Dalil yang menunjukkan batilnya arah dan tempat bagi Allah disimpulkan dari perkataan guru kami dan perkataan para ulama lainnya ada dua hal: Pertama: seandainya arah berlaku bagi Allah itu berarti menafikan kesempurnaan Allah, padahal pencipta makhluk dengan kesempurnaan Dzat-Nya tidak membutuhkan sesuatu yang dengannya Allah menjadi tidak sempurna. Kedua: arah itu hanya ada dua kemungkinan qadim atau baharu, jika arah itu qadim itu akan mengantarkan pada dua hal yang mustahil; 1. Pada azal ada sesuatu selain Allah yang bersama-Nya, sedangkan dua hal yang qadim satu dengan yang lain tidak ada yang lebih layak menjadi tempat untuk yang lain, sehingga membutuhkan kepada Mukhashshish (yang menentukan mana yang menempati dan ditempati) sehingga pembicaraan dialihkan tentangnya dan sesuatu yang mengantarkan kepada kemustahilan adalah mustahil.”
Al Hafizh Ibnu Hajar al ‘Asqalani menegaskan:[6]

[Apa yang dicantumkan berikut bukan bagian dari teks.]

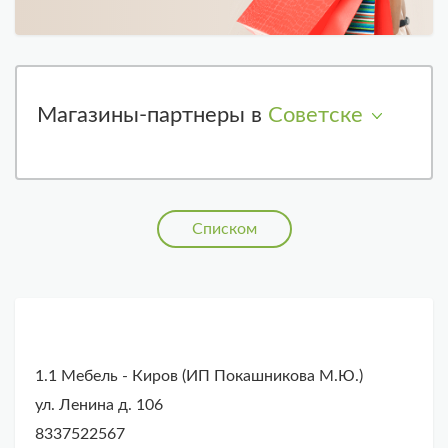
Магазины-партнеры в
Советске
Списком
1.1 Мебель - Киров (ИП Покашникова М.Ю.)
ул. Ленина д. 106
8337522567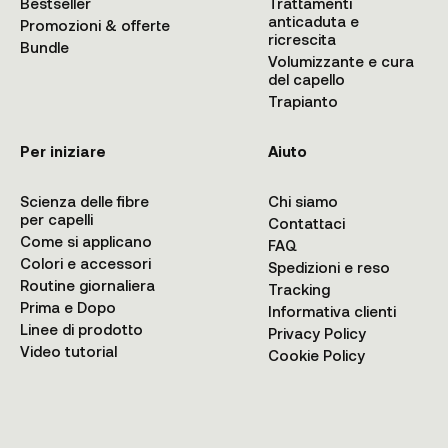
Bestseller
Trattamenti
anticaduta e
Promozioni & offerte
ricrescita
Bundle
Volumizzante e cura
del capello
Trapianto
Per iniziare
Aiuto
Scienza delle fibre
Chi siamo
per capelli
Contattaci
Come si applicano
FAQ
Colori e accessori
Spedizioni e reso
Routine giornaliera
Tracking
Prima e Dopo
Informativa clienti
Linee di prodotto
Privacy Policy
Video tutorial
Cookie Policy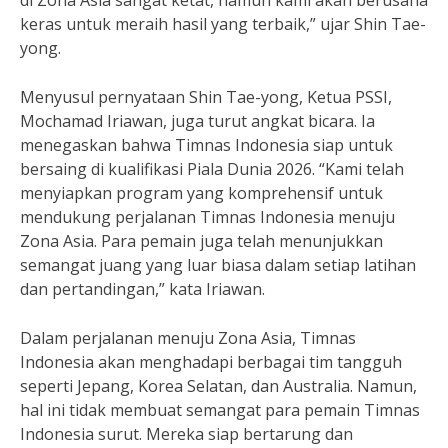
di Zona Asia sangat ketat, namun kami akan berusaha
keras untuk meraih hasil yang terbaik,” ujar Shin Tae-
yong.
Menyusul pernyataan Shin Tae-yong, Ketua PSSI,
Mochamad Iriawan, juga turut angkat bicara. Ia
menegaskan bahwa Timnas Indonesia siap untuk
bersaing di kualifikasi Piala Dunia 2026. “Kami telah
menyiapkan program yang komprehensif untuk
mendukung perjalanan Timnas Indonesia menuju
Zona Asia. Para pemain juga telah menunjukkan
semangat juang yang luar biasa dalam setiap latihan
dan pertandingan,” kata Iriawan.
Dalam perjalanan menuju Zona Asia, Timnas
Indonesia akan menghadapi berbagai tim tangguh
seperti Jepang, Korea Selatan, dan Australia. Namun,
hal ini tidak membuat semangat para pemain Timnas
Indonesia surut. Mereka siap bertarung dan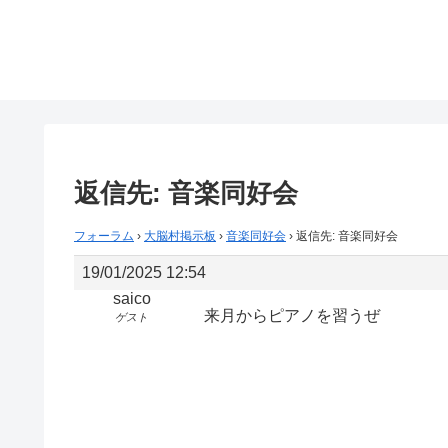
返信先: 音楽同好会
フォーラム
›
大脳村掲示板
›
音楽同好会
›
返信先: 音楽同好会
19/01/2025 12:54
saico
来月からピアノを習うぜ
ゲスト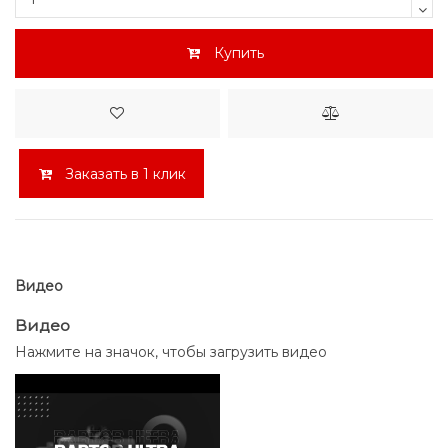
Купить
Заказать в 1 клик
Видео
Видео
Нажмите на значок, чтобы загрузить видео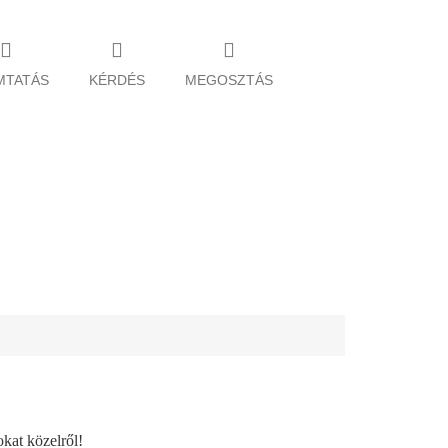
MTATÁS
KÉRDÉS
MEGOSZTÁS
okat közelről!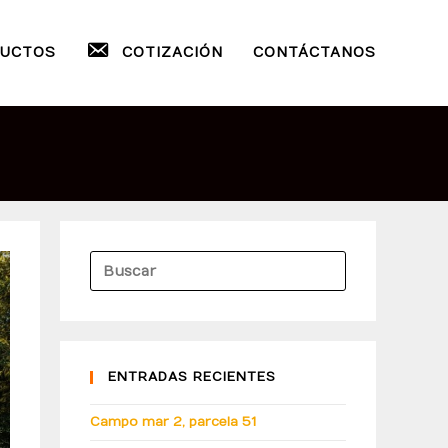
UCTOS
COTIZACIÓN
CONTÁCTANOS
ENTRADAS RECIENTES
Campo mar 2, parcela 51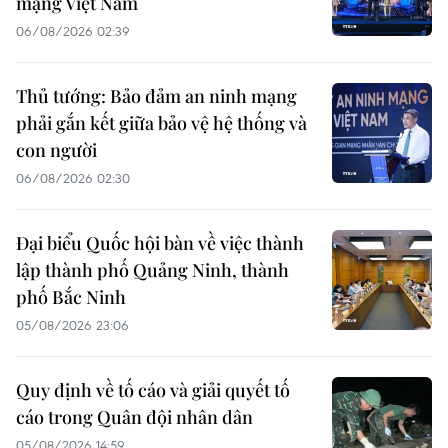
mạng Việt Nam
06/08/2026 02:39
Thủ tướng: Bảo đảm an ninh mạng
phải gắn kết giữa bảo vệ hệ thống và
con người
06/08/2026 02:30
Đại biểu Quốc hội bàn về việc thành
lập thành phố Quảng Ninh, thành
phố Bắc Ninh
05/08/2026 23:06
Quy định về tố cáo và giải quyết tố
cáo trong Quân đội nhân dân
05/08/2026 14:59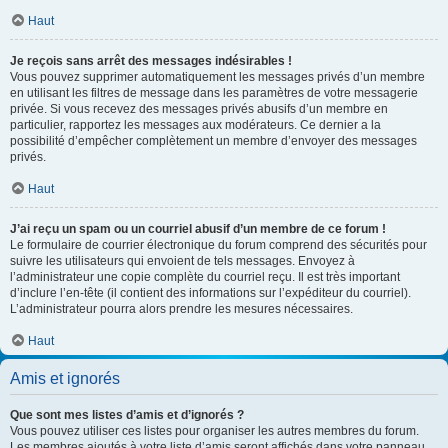
Haut
Je reçois sans arrêt des messages indésirables !
Vous pouvez supprimer automatiquement les messages privés d’un membre
en utilisant les filtres de message dans les paramètres de votre messagerie
privée. Si vous recevez des messages privés abusifs d’un membre en
particulier, rapportez les messages aux modérateurs. Ce dernier a la
possibilité d’empêcher complètement un membre d’envoyer des messages
privés.
Haut
J’ai reçu un spam ou un courriel abusif d’un membre de ce forum !
Le formulaire de courrier électronique du forum comprend des sécurités pour
suivre les utilisateurs qui envoient de tels messages. Envoyez à
l’administrateur une copie complète du courriel reçu. Il est très important
d’inclure l’en-tête (il contient des informations sur l’expéditeur du courriel).
L’administrateur pourra alors prendre les mesures nécessaires.
Haut
Amis et ignorés
Que sont mes listes d’amis et d’ignorés ?
Vous pouvez utiliser ces listes pour organiser les autres membres du forum.
Les membres ajoutés à votre liste d’amis seront affichés dans votre panneau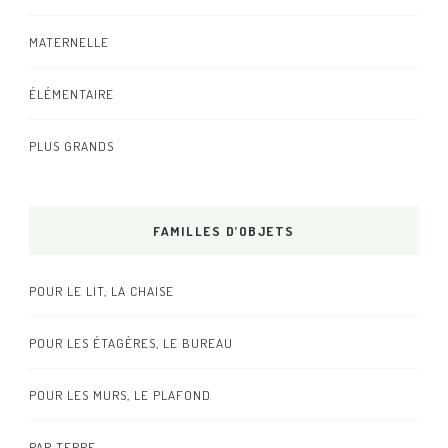
MATERNELLE
ÉLÉMENTAIRE
PLUS GRANDS
FAMILLES D’OBJETS
POUR LE LIT, LA CHAISE
POUR LES ÉTAGÈRES, LE BUREAU
POUR LES MURS, LE PLAFOND
PAR TERRE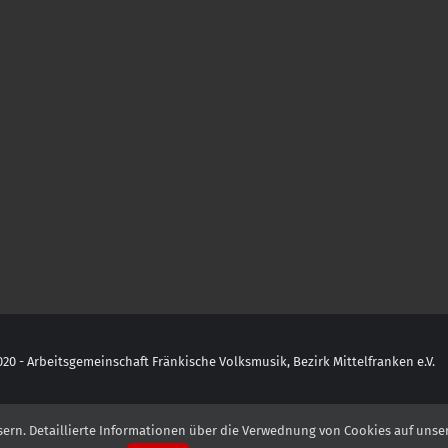
20 - Arbeitsgemeinschaft Fränkische Volksmusik, Bezirk Mittelfranken e.V.
ern. Detaillierte Informationen über die Verwednung von Cookies auf unser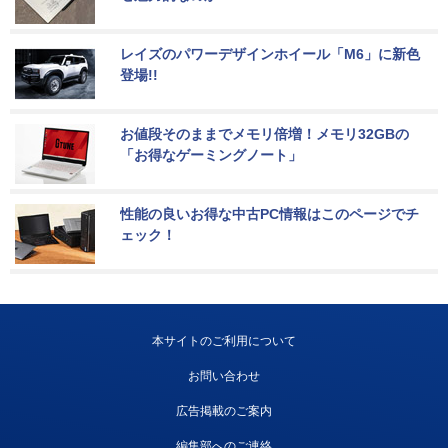
レイズのパワーデザインホイール「M6」に新色
登場!!
お値段そのままでメモリ倍増！メモリ32GBの
「お得なゲーミングノート」
性能の良いお得な中古PC情報はこのページでチ
ェック！
本サイトのご利用について
お問い合わせ
広告掲載のご案内
編集部へのご連絡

فَمُعْتَقَدُ سَلَفِ الأَئِمَّةِ وَعُلَمَاءِ السُّـنَّةِ مِنَ الْخَلَفِ أَنَّ اللهَ مُنَـزَّهٌ عَنِ الْحَرَكَةِ وَالتَّحَوُّلِ وَالْحُلُوْلِ، لَيْسَ كَمِثْلِهِ شَىْءٌ.

Jadi keyakinan para ulama salaf dan ulama Ahlussunnah dari kalangan khalaf bahwa Allah maha suci dari bergerak, berpindah dan menempati makhluk, Allah tidak menyerupai semua makhluk.”
Ibnu al Mu’allim menyebutkan pernyataan al Imam asy-Syafi’i yang mengkafirkan orang yang meyakini bahwa Allah adalah duduk di atas ‘arsy:[7]

وَهذَا يَنْظِمُ مَنْ كُفْرُهُ مُجمَعٌ عليهِ وَمَنْ كَفَّرْنَاهُ مِنْ أهلِ القِبْلَةِ كَالقَائِلِيْنَ بِخَلْقِ القُرْءَانِ وَبِأنَّـه لاَ يَعلَمُ الْمَعدومَاتِ قبلَ وجودِهَا وَمَنْ لاَ يُؤمِن بالقدَرِ، وَكَذَا مَنْ يَعْتَـقِدُ إِنَّ اللهَ جَالِسٌ عَلَى العَرْشِ كَمَا حَكَاهُ القَاضِيْ حُسَيْنٌ هُنَا عَنْ نَصِّ الشَّافِعِيِّ.

Ini mencakup orang yang kekafirannya disepakati (ijma’) dan seorang Ahlul Qiblah (orang yang bersyahadat dan sholat dan seterusnya) tetapi kita kafirkan seperti orang-orang yang meyakini bahwa al Qur’an dengan makna sifat Kalam Allah adalah makhluk, Allah tidak mengetahui segala sesuatu yang tidak ada sebelum adanya, orang yang tidak beriman kepada Qadar Allah, demikian juga orang yang meyakini bahwa Allah duduk di atas ‘arsy sebagaimana dinukil oleh al Qadli Husein di sini dari nash (penegasan langsung) asy-Syafi’i.”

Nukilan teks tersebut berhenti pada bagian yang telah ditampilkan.